EXERCISE REQUIREMENTS: Pull the text lines out of every row below and copy them verbatim, leaving out the pictures.

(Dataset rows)
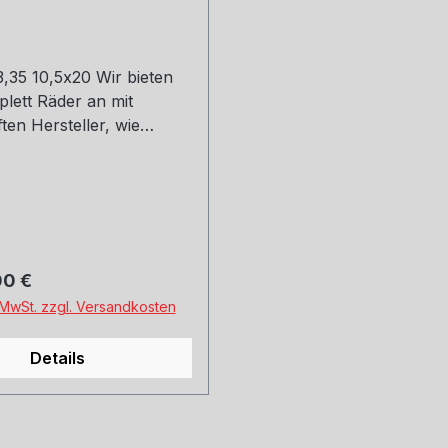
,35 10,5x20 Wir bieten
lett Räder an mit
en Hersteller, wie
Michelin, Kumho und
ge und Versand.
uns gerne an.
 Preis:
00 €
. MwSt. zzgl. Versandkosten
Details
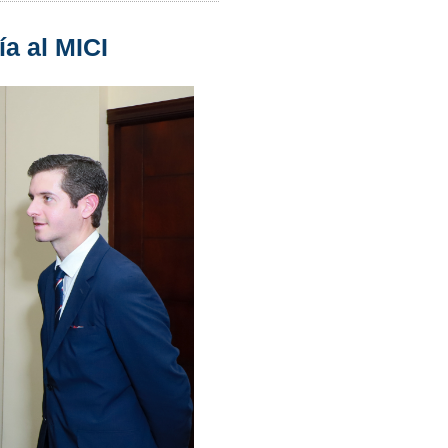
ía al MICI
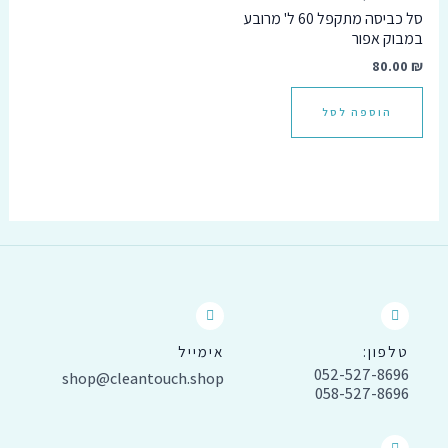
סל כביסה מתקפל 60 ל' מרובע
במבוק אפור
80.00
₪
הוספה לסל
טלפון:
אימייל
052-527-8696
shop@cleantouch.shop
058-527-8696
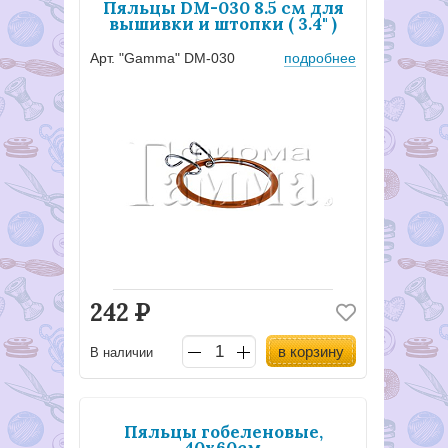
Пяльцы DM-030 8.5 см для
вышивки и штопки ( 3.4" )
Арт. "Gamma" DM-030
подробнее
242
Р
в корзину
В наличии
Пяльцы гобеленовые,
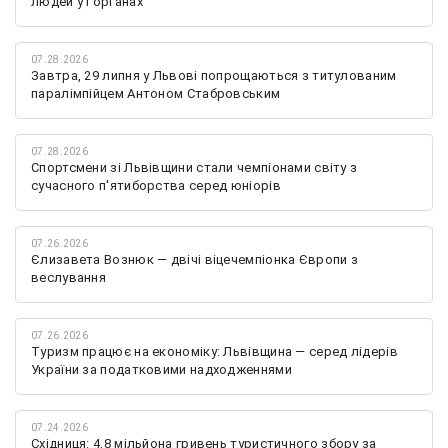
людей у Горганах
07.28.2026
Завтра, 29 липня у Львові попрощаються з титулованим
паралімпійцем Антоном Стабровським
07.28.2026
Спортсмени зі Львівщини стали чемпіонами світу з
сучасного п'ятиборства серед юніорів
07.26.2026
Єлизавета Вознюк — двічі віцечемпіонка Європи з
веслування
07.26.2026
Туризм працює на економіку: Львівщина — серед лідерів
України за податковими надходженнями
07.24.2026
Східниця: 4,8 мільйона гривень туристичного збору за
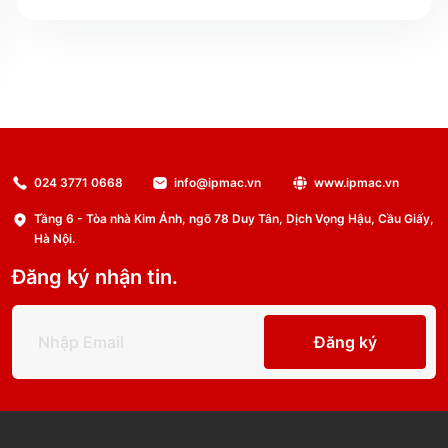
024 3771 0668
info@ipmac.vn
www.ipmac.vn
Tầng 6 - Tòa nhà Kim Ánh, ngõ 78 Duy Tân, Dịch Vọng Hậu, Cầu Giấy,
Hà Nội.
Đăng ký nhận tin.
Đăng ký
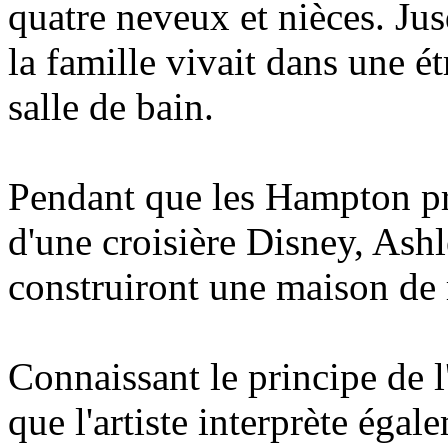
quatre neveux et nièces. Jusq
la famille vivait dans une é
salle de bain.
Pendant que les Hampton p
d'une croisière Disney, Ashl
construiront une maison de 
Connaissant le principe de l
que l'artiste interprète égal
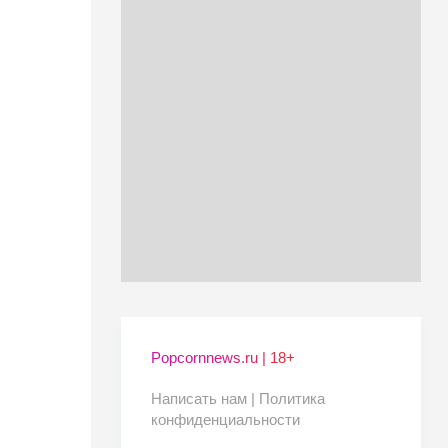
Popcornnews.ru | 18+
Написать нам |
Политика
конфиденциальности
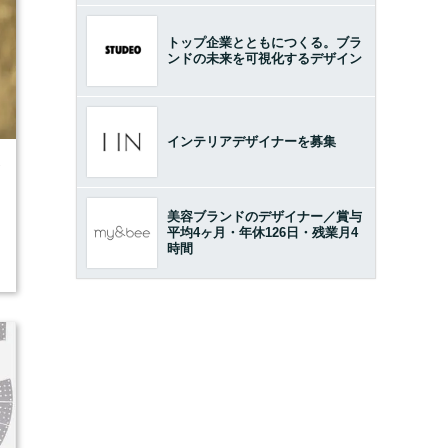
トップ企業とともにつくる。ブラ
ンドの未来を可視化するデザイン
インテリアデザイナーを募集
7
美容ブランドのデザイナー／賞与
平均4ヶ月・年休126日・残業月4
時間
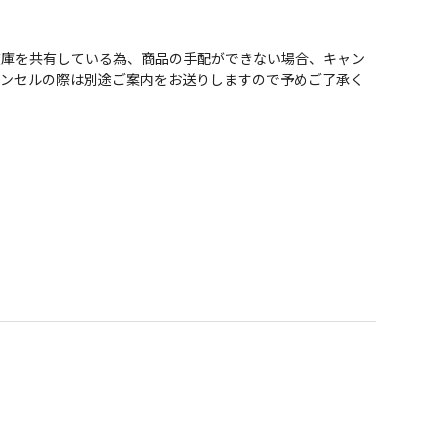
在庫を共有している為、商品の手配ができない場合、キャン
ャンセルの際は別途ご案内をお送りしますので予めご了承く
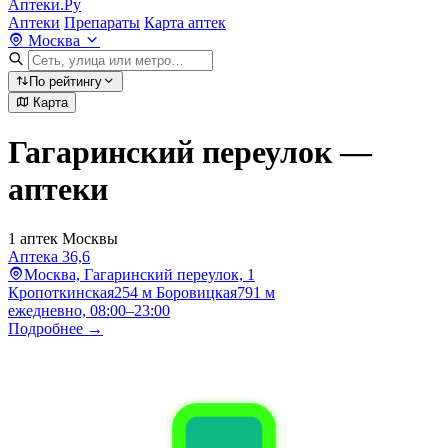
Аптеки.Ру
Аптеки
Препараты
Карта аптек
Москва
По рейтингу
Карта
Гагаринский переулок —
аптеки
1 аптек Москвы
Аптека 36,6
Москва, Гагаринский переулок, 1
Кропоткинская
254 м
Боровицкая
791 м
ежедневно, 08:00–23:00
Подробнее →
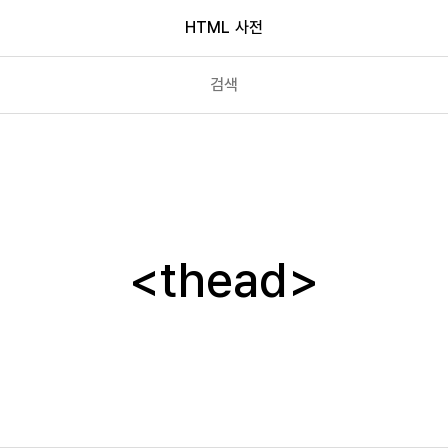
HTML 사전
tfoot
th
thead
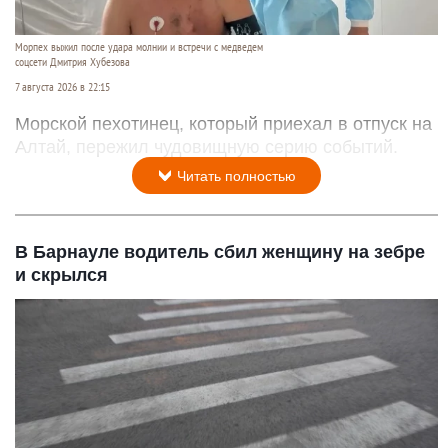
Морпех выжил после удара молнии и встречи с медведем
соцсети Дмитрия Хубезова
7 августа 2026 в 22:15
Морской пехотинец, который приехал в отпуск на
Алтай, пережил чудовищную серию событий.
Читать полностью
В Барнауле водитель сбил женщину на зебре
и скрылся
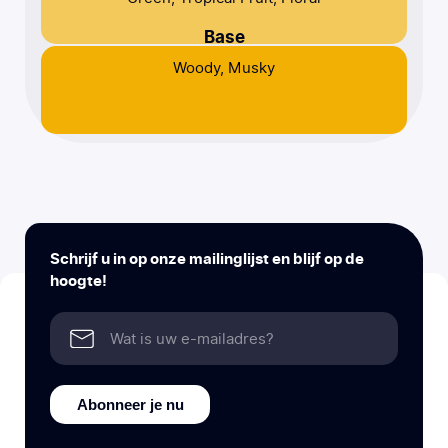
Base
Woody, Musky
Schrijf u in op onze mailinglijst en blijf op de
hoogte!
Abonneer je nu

SOLUTION TO THIS EXERCISE:
,35 10,5x20 Wir bieten
lett Räder an mit
en Hersteller, wie
Michelin, Kumho und
ge und Versand.
uns gerne an.
 Preis:
00 €
. MwSt. zzgl. Versandkosten
Details
ía al MICI
סל כביסה מתקפל 60 ל' מרובע
במבוק אפור
80.00
₪
הוספה לסל
טלפון:
אימייל
052-527-8696
shop@cleantouch.shop
058-527-8696
Пяльцы DM-030 8.5 см для
вышивки и штопки ( 3.4" )
Арт. "Gamma" DM-030
подробнее
242
Р
в корзину
В наличии
Пяльцы гобеленовые,
людей у Горганах
07.28.2026
Завтра, 29 липня у Львові попрощаються з титулованим
паралімпійцем Антоном Стабровським
07.28.2026
Спортсмени зі Львівщини стали чемпіонами світу з
сучасного п'ятиборства серед юніорів
07.26.2026
Єлизавета Вознюк — двічі віцечемпіонка Європи з
веслування
07.26.2026
Туризм працює на економіку: Львівщина — серед лідерів
України за податковими надходженнями
07.24.2026
Східниця: 4,8 мільйона гривень туристичного збору за
024 3771 0668
info@ipmac.vn
www.ipmac.vn
Tầng 6 - Tòa nhà Kim Ánh, ngõ 78 Duy Tân, Dịch Vọng Hậu, Cầu Giấy,
Hà Nội.
Đăng ký nhận tin.
Đăng ký
quatre neveux et nièces. Jusq
la famille vivait dans une é
salle de bain.
Pendant que les Hampton p
d'une croisière Disney, Ashl
construiront une maison de 
Connaissant le principe de l
que l'artiste interprète égal
Popcornnews.ru | 18+
Написать нам |
Политика
конфиденциальности
トップ企業とともにつくる。ブラ
ンドの未来を可視化するデザイン
インテリアデザイナーを募集
7
美容ブランドのデザイナー／賞与
平均4ヶ月・年休126日・残業月4
時間
在庫を共有している為、商品の手配ができない場合、キャン
ャンセルの際は別途ご案内をお送りしますので予めご了承く
Аптеки.Ру
Аптеки
Препараты
Карта аптек
Москва
По рейтингу
Карта
Гагаринский переулок —
аптеки
1 аптек Москвы
Аптека 36,6
Москва, Гагаринский переулок, 1
Кропоткинская
254 м
Боровицкая
791 м
ежедневно, 08:00–23:00
Подробнее →
HTML 사전
tfoot
th
thead
Морпех выжил после удара молнии и встречи с медведем
соцсети Дмитрия Хубезова
7 августа 2026 в 22:15
Морской пехотинец, который приехал в отпуск на
Алтай, пережил чудовищную серию событий.
Читать полностью
В Барнауле водитель сбил женщину на зебре
и скрылся
Base
Woody, Musky
Schrijf u in op onze mailinglijst en blijf op de
hoogte!
Abonneer je nu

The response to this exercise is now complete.